Examples of this degree of complexity are hard to find, at least for someone with my limited search resources, but here’s an actual comparative example from the net:

He has now been canned, ending one of the weirder, more scandal-adjacent tenures of Team [X]’s tattered tenure, and that is saying something. (link)

To sum up: on every applicable test that I can think of, X-adjacent combinations do not act like N-headed nominals (Ns with postmodifier Adj) and do look like Adj-headed adjectivals (N + Adj compounds). OED3 just has this one wrong.

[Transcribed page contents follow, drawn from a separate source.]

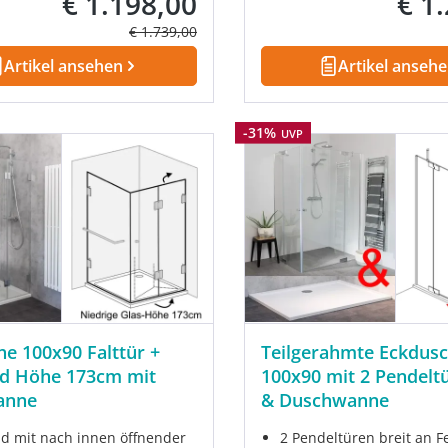
€ 1.198,00
€ 1
Verkaufspreis:
Verkau
Regulärer Preis:
€ 1.739,00
Artikel ansehen
Artikel anseh
Rabatt
-31%
UVP
e 100x90 Falttür +
Teilgerahmte Eckdus
d Höhe 173cm mit
100x90 mit 2 Pendelt
anne
& Duschwanne
d mit nach innen öffnender
2 Pendeltüren breit an Fe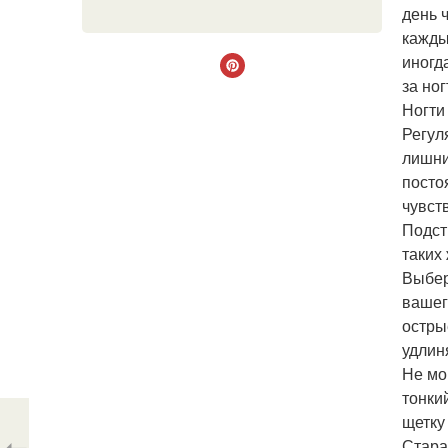
день 
кажды
иногд
за ног
Ногти
Регул
лишни
посто
чувст
Подст
таких
Выбер
вашег
остры
удлин
Не мо
тонки
щетку
Стара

2 Responses to “X-adjacent”

  1. J. B. Levin Says:

    Looking at the examples of postmodifier N-adjacent as SU or DO makes me want to hear “adjacency”. “I abhor scandal-adjacency” sounds correct. To me this only strengthens the case you make against this characterization.
    (Commenting here as usual as a lay person who just “knows” what sounds right.)